Gibson Lucy L, Gonzalez Maria C, Ashton Nicholas J, Tovar-Rios Diego, Blanc Frédéric, Pilotto Andrea, Lemstra Afina, Paquet Claire, Ballard Clive, Zetterberg Henrik, Aarsland Dag
Centre for Healthy Brain Ageing, Department of Psychological Medicine, Institute of Psychiatry, Psychology, and Neuroscience, King's College London, London, UK.
Department of Quality and Health Technology, Faculty of Health Sciences, University of Stavanger, Stavanger, Norway.
Alzheimers Dement. 2025 Feb;21(2):e14434. doi: 10.1002/alz.14434. Epub 2024 Dec 28.
Neuropsychiatric symptoms (NPSs) are common in dementia with Lewy bodies (DLB) but their neurobiological mechanisms are poorly understood.
NPSs and cognition were assessed annually in participants (DLB n = 222; Alzheimer's disease [AD] n = 125) from the European DLB (E-DLB) Consortium, and plasma phosphorylated tau-181 (p-tau181) and p-tau231 concentrations were measured at baseline.
Hallucinations, delusions, and depression were more common in DLB than in AD and, in a subgroup with longitudinal follow-up, persistent hallucinations and NPSs were associated with lower p-tau181 and p-tau231 in DLB. In adjusted linear mixed-effects models, hallucinations at baseline were associated with greater longitudinal cognitive impairment in DLB, with a significant interaction with p-tau231.
Higher p-tau181 and p-tau231 levels were associated with a lower longitudinal risk of NPSs and hallucinations in early-stage DLB. However, the interaction between hallucinations and p-tau231 suggests that when AD co-pathology and hallucinations do co-exist in DLB that they may synergistically exacerbate cognitive decline.
Neuropsychiatric symptoms (NPSs) were more common in dementia with Lewy bodies (DLB) than in Alzheimer's disease (AD).

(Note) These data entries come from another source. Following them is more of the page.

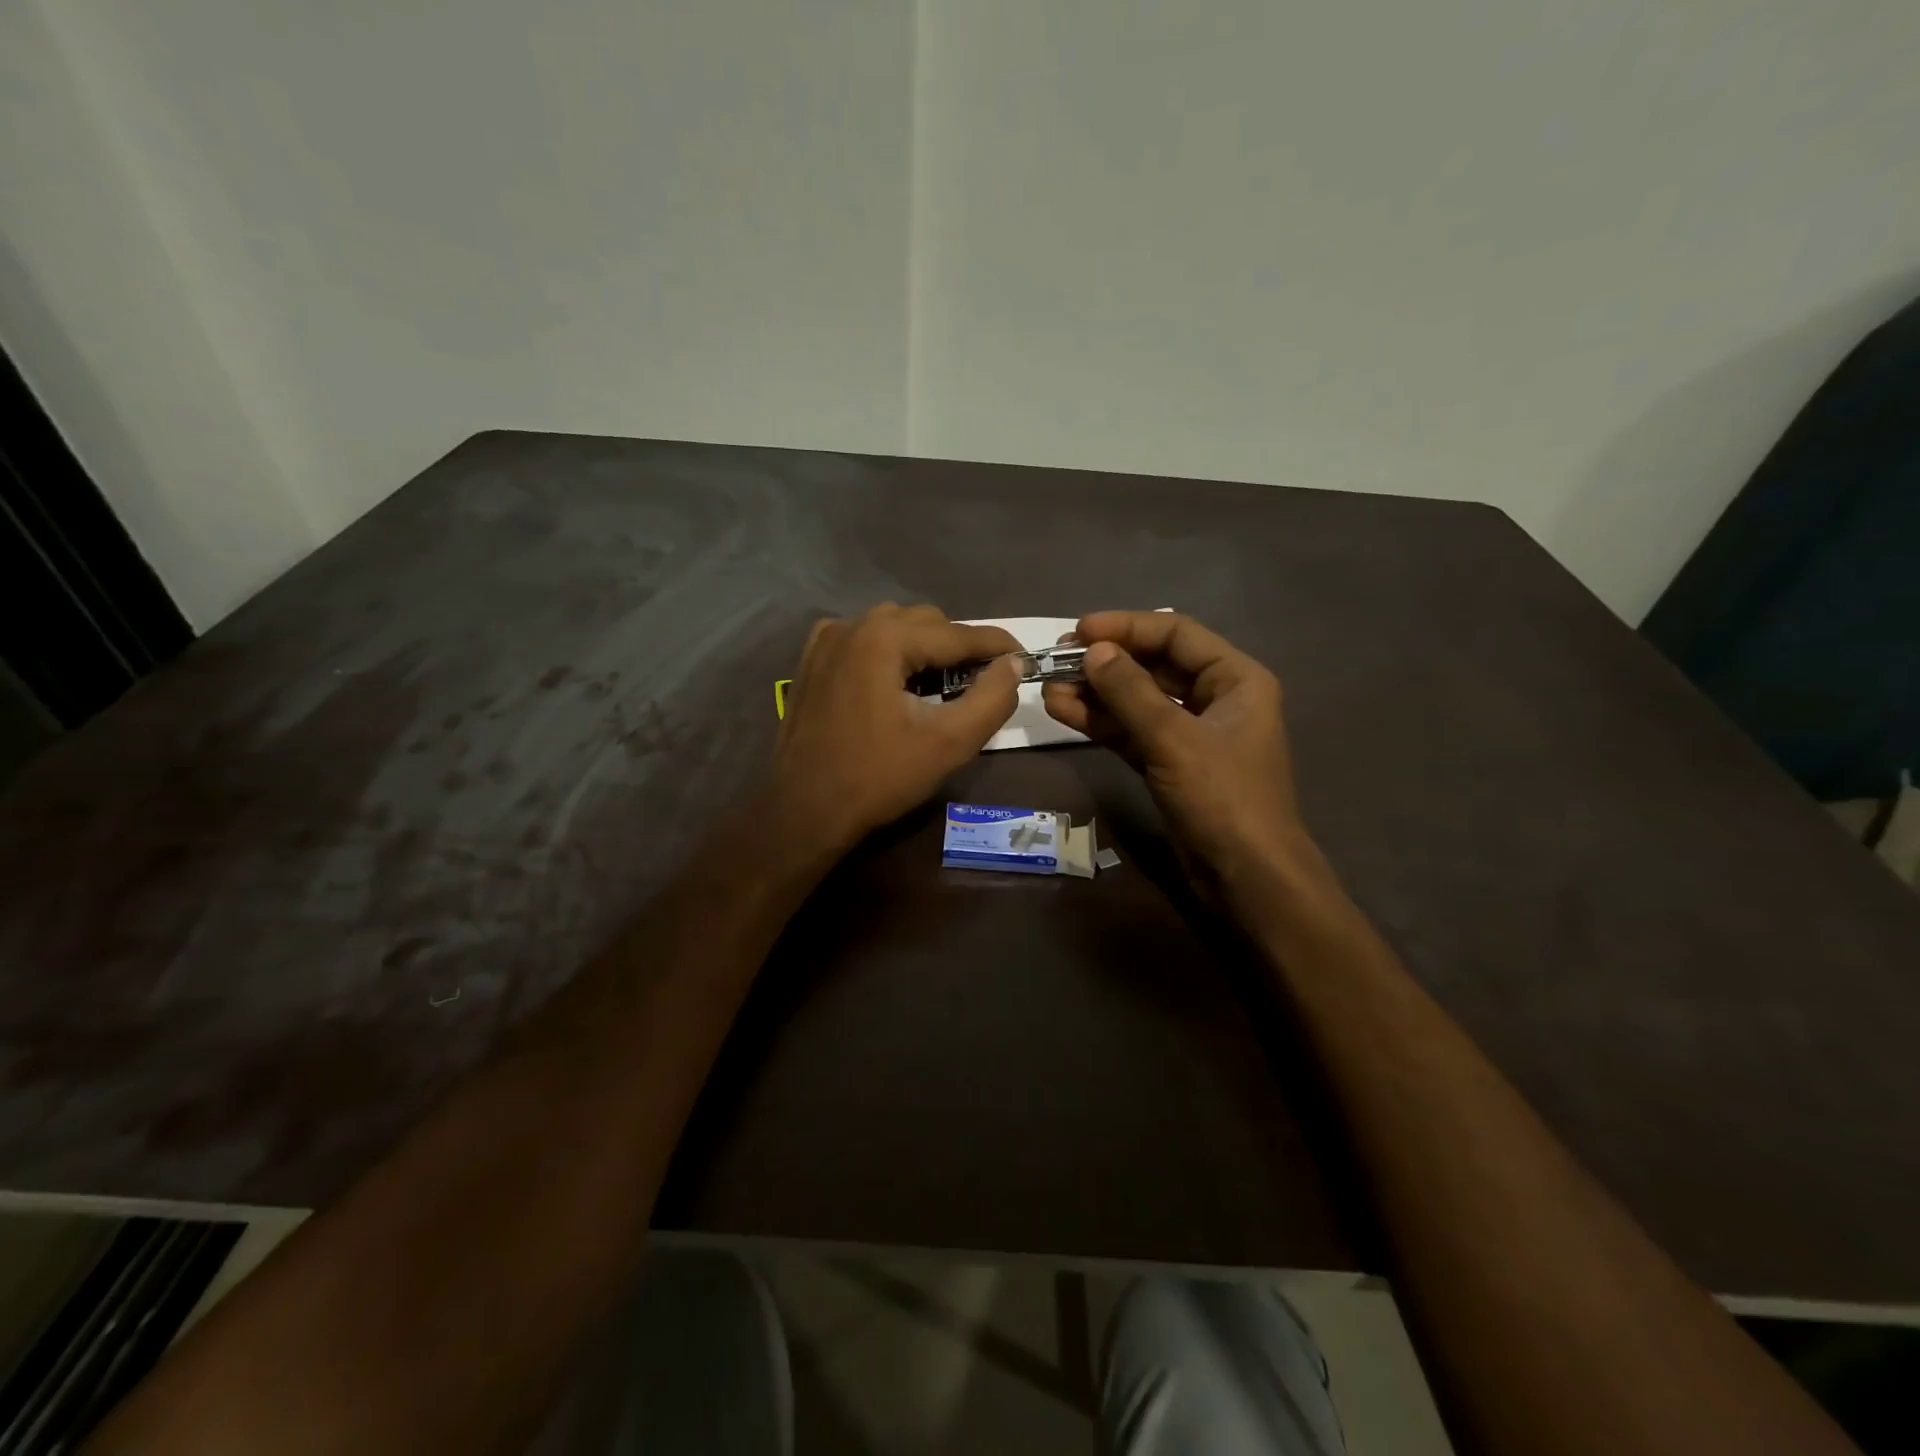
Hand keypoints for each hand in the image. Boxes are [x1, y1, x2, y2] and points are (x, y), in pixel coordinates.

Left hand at [774, 604, 1020, 849]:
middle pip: (926, 623)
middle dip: (959, 648)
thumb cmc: (879, 777)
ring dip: (925, 648)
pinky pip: (865, 640)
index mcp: (884, 638)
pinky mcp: (812, 661)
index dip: (997, 646)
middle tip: (982, 683)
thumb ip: (992, 698)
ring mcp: (826, 640)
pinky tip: (897, 684)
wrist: (805, 809)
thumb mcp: (949, 743)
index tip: (1027, 658)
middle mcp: (853, 625)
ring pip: (895, 627)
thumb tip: (1013, 664)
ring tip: (942, 686)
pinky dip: (890, 653)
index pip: (957, 633)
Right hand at [1042, 611, 1311, 890]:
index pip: (1176, 634)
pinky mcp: (1170, 764)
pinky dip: (1101, 723)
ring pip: (1137, 701)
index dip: (1127, 627)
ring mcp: (1191, 734)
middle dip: (1106, 663)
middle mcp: (1215, 698)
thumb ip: (1130, 691)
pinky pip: (1132, 732)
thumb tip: (1092, 650)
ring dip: (1096, 694)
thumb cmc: (1222, 798)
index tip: (1080, 630)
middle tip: (1058, 659)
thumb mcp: (1173, 739)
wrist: (1246, 878)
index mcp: (1236, 679)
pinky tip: (1063, 711)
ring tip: (1049, 688)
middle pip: (1154, 666)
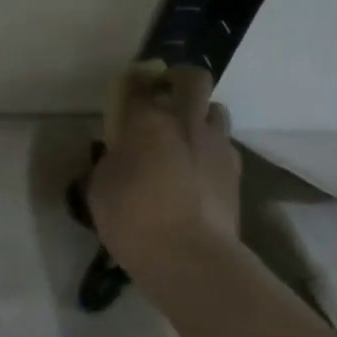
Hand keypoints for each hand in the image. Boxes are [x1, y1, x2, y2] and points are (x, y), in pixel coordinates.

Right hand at [87, 64, 244, 288]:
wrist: (189, 257)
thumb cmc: (133, 218)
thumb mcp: (101, 187)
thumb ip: (111, 161)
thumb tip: (120, 155)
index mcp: (147, 120)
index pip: (139, 84)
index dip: (133, 83)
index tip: (128, 90)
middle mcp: (186, 122)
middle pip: (193, 79)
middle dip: (180, 80)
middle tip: (165, 97)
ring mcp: (216, 145)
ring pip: (217, 110)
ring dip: (202, 116)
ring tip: (186, 137)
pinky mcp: (235, 172)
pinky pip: (224, 146)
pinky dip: (211, 150)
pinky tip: (199, 170)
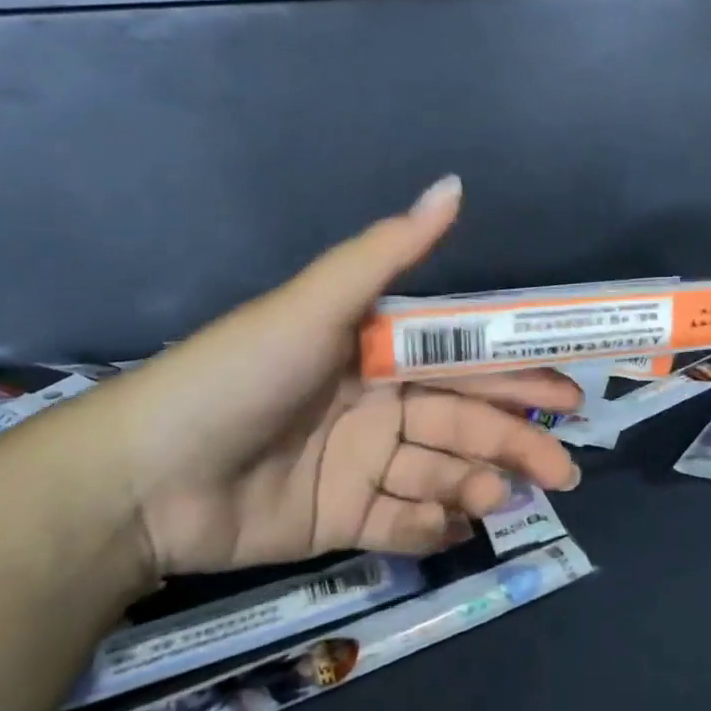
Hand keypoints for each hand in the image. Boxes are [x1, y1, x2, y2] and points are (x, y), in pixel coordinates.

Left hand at [107, 177, 580, 572]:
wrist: (144, 479)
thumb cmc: (241, 376)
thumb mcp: (316, 306)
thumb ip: (388, 252)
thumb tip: (455, 184)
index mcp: (378, 354)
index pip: (466, 363)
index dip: (518, 377)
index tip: (567, 396)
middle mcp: (378, 405)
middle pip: (463, 422)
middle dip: (516, 442)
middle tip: (564, 469)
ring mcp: (361, 465)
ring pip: (441, 473)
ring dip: (479, 483)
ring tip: (500, 498)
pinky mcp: (341, 518)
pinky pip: (402, 522)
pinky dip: (431, 526)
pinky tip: (454, 526)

Lower plasma phosphorylated tau-231 (p-tau231) and p-tau181 levels were associated with persistent hallucinations in DLB. Lower plasma p-tau231 and p-tau181 levels were associated with an increased risk of persistent NPSs in early DLB. Hallucinations at baseline were associated with greater cognitive dysfunction in DLB, and there was an interaction with p-tau231.
神经精神症状(NPSs)在路易体痴呆(DLB)中很常见,但其神经生物学机制尚不清楚。
欧洲DLB(E-DLB)联盟的参与者(DLB组n = 222;阿尔茨海默病[AD]组n = 125)每年接受NPSs和认知功能评估,并在基线时测量血浆磷酸化tau-181(p-tau181)和p-tau231浓度。
幻觉、妄想和抑郁在DLB中比在AD中更常见,在纵向随访的亚组中,持续性幻觉和NPSs与DLB中较低的p-tau181和p-tau231相关。在调整后的线性混合效应模型中,基线时的幻觉与DLB中更大的纵向认知障碍相关,与p-tau231有显著交互作用。
较高的p-tau181和p-tau231水平与早期DLB中NPSs和幻觉的较低纵向风险相关。然而,幻觉与p-tau231之间的交互作用表明,当AD共病病理和幻觉在DLB中同时存在时,它们可能会协同加剧认知衰退。
神经精神症状(NPSs)在路易体痴呆(DLB)中比在阿尔茨海默病(AD)中更常见。较低的血浆磷酸化tau-231(p-tau231)和p-tau181水平与DLB中的持续性幻觉相关。较低的血浆p-tau231和p-tau181水平与早期DLB中持续性NPSs的风险增加相关。基线时的幻觉与DLB中更大的认知功能障碍相关,且与p-tau231存在交互作用。